▶ _WRITTEN TASK_: Search the records for the word "skutočnosti" and report each line that has it.

------------------------

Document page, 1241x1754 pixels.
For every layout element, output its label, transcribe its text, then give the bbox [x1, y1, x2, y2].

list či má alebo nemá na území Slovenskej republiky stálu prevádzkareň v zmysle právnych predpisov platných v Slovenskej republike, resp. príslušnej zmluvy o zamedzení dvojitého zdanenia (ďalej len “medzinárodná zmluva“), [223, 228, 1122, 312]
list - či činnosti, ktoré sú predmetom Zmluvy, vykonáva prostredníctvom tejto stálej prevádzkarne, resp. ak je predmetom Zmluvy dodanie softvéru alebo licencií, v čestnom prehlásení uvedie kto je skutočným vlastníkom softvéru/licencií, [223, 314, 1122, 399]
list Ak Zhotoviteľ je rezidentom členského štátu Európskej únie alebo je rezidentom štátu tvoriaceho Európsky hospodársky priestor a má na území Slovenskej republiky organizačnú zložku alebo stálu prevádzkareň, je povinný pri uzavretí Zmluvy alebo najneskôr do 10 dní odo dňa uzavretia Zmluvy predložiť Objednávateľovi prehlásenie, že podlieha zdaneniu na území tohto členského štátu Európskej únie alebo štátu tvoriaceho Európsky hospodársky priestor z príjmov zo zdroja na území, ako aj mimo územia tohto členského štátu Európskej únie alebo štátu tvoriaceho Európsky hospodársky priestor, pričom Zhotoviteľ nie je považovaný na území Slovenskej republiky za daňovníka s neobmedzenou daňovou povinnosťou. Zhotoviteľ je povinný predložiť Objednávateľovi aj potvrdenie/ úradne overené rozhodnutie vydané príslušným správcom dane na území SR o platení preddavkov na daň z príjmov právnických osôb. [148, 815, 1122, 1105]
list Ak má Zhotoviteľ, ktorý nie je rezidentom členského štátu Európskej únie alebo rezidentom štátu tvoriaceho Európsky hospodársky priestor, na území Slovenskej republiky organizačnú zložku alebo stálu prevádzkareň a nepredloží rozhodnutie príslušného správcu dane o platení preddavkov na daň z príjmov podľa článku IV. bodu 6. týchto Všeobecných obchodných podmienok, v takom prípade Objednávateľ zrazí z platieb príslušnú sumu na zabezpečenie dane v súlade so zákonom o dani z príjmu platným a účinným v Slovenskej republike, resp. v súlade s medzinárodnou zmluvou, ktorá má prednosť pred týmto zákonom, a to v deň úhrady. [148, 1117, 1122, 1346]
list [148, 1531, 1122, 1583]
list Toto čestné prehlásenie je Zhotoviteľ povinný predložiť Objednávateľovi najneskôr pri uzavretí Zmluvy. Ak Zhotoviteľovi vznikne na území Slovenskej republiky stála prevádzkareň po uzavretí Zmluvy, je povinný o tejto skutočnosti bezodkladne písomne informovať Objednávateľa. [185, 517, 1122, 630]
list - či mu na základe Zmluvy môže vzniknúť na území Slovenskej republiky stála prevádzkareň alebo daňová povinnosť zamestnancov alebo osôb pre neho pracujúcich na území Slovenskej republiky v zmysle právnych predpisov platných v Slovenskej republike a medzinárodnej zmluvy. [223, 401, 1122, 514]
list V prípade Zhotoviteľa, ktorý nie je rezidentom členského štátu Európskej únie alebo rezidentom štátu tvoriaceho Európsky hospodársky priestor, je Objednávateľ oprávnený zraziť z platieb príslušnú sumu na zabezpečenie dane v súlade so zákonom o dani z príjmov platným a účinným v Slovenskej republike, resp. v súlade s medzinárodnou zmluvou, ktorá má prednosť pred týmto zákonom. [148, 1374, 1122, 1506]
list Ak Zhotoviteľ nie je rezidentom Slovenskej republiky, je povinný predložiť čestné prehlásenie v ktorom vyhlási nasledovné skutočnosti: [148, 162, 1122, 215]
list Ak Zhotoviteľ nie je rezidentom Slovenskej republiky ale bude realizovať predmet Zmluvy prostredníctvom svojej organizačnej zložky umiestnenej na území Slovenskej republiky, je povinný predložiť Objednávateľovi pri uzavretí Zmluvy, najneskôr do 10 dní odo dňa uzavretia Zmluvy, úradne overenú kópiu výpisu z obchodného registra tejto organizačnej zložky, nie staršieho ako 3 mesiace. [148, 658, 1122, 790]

------------------------

▶ _RESULT BELOW_:
list Toto čestné prehlásenie je Zhotoviteľ povinný predložiť Objednávateľovi najneskôr pri uzavretí Zmluvy. Ak Zhotoviteľovi vznikne na území Slovenskej republiky stála prevádzkareň po uzavretí Zmluvy, je povinný o tejto skutočnosti bezodkladne písomne informovať Objednávateľa. [185, 517, 1122, 630]
list Ak Zhotoviteľ nie je rezidentom Slovenskej republiky, je povinný predložiť čestné prehlásenie v ktorom vyhlási nasledovné skutočnosti: [148, 162, 1122, 215]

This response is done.